Present results suggest that mesenchymal CTCs are not only associated with HCC recurrence but is also helpful in the prediction of early recurrence. Therefore, examination of peripheral mesenchymal CTCs in postoperative HCC patients can be a good secondary indicator in monitoring the prognosis of HCC patients, especially when traditional monitoring methods cannot provide evidence for the diagnosis. This method could improve the early diagnosis of postoperative HCC recurrence, facilitate early personalized interventions in postoperative patients with positive results for mesenchymal CTCs, and prolong their survival.21,29 In addition, CTCs of different subtypes have different properties and show different responses to the same treatment.30 So, for HCC patients who are postoperatively positive for mesenchymal CTCs, we can eliminate mesenchymal CTCs in the peripheral blood via chemotherapy and other treatments to effectively block the formation of recurrence after surgery and thereby achieve the early prevention of HCC recurrence.31This finding may provide new ideas for the development of new medicines that act on mesenchymal CTCs. Therefore, in future studies, we will also focus on drugs that can effectively reduce CTCs in the peripheral blood of patients with HCC to prevent early recurrence.

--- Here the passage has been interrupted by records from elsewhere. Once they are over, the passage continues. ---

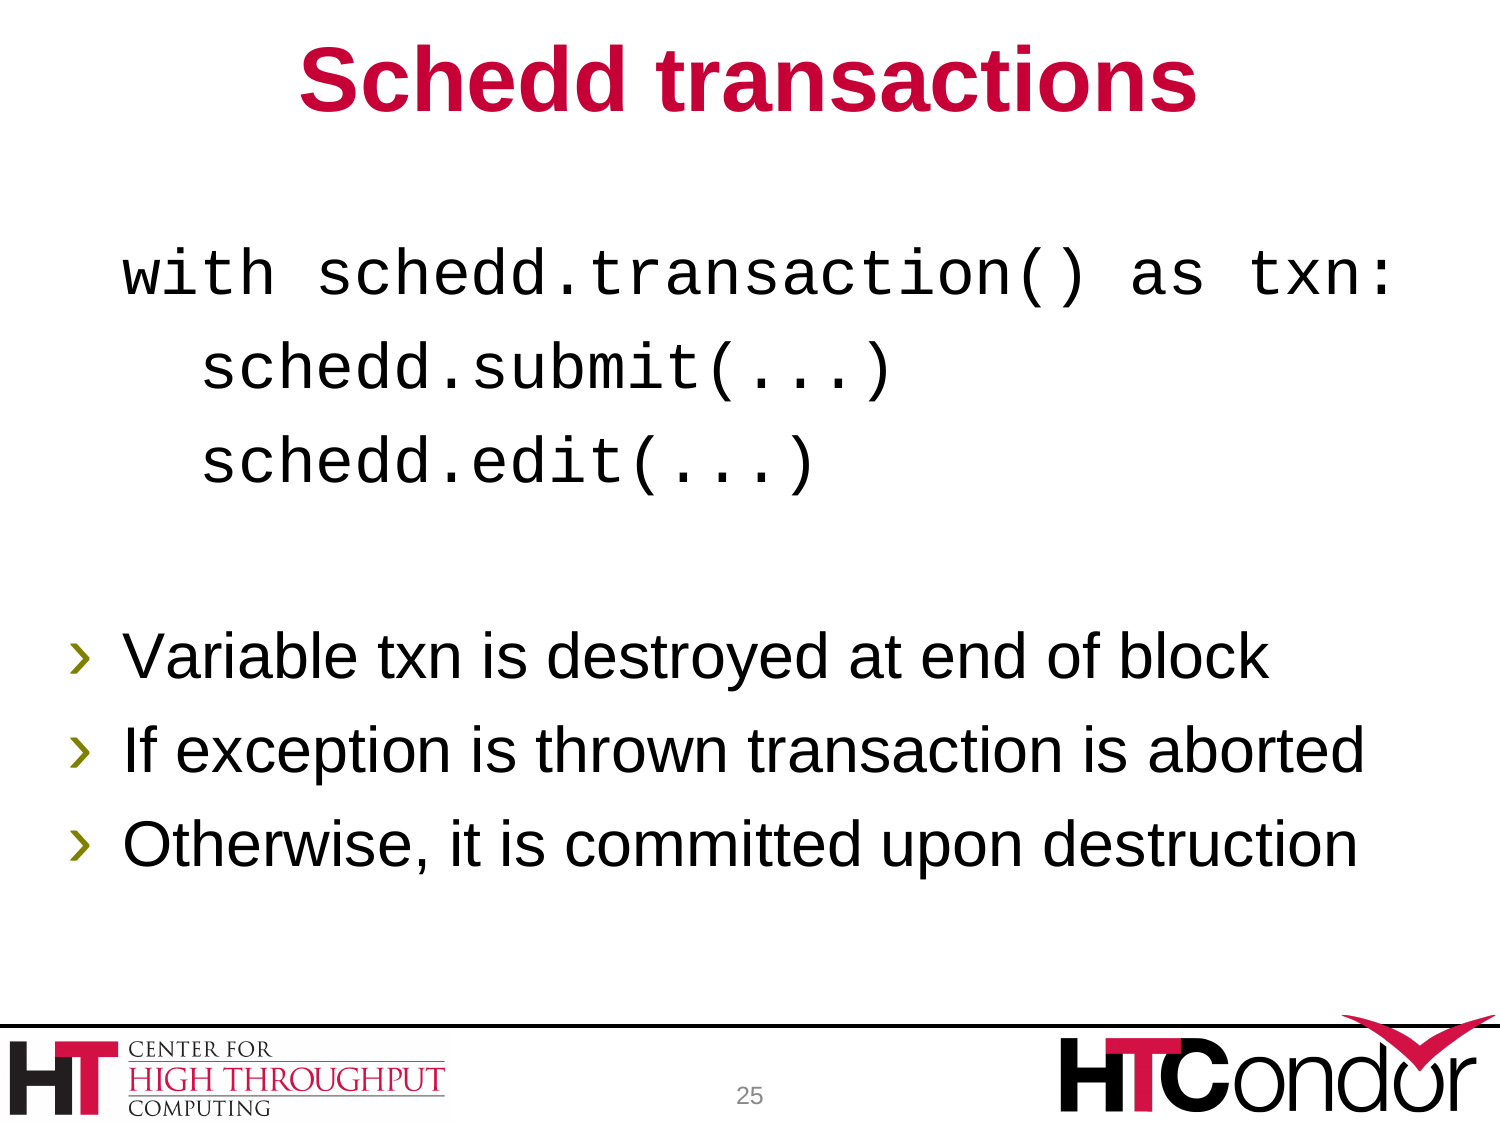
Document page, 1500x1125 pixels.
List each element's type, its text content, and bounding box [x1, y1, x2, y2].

title Schedd transactions [0, 0, 1500, 150]
picture [1055, 1014, 1500, 1119]
picture [0, 1029, 454, 1125]
list with schedd.transaction() as txn: schedd.submit(...) schedd.edit(...) Variable txn is destroyed at end of block If exception is thrown transaction is aborted Otherwise, it is committed upon destruction [52, 222, 1431, 916]
text_box <number> [575, 1065, 926, 1125]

As described above, CTCs detected after radical resection of a tumor might be derived from two sources: (1) CTCs that were preoperatively present in peripheral blood and (2) CTCs produced when tumor cells were torn from tumor foci and released into the circulating blood due to mechanical stimulation of these foci and changes in the environment of the body during surgery. And the formation of recurrent lesions is related to both the body’s immune status and the invasive ability of CTCs per se. In conjunction with our study results, it indicates that mesenchymal CTCs may largely arise from a CTC subtype with strong invasion and colonization capabilities. Therefore, we will further study the functional characteristics and properties of mesenchymal CTCs in HCC to elucidate the underlying role of mesenchymal CTCs in the molecular mechanism of recurrent foci formation in HCC. On the basis of this study, we will conduct a prospective, multicenter clinical study to further validate the relationship between mesenchymal CTCs and HCC prognosis and further analyze the effects of surgical procedure on CTC phenotypes and quantities to optimize the surgical procedure.

Conclusions

In conclusion, we found that postoperative total CTCs, mixed CTCs, and mesenchymal CTCs count was significantly higher in recurrence patients of hepatocellular carcinoma than in non-recurrence patients, and there is no difference in postoperative epithelial CTC counts between the two groups. Furthermore, we demonstrated that postoperative mesenchymal CTC-positive in the peripheral blood indicates early recurrence of hepatocellular carcinoma after curative resection. Monitoring postoperative mesenchymal CTCs may be a promising predictor of early recurrence of HCC, and eradicating these cells might open a therapeutic avenue toward preventing HCC recurrence.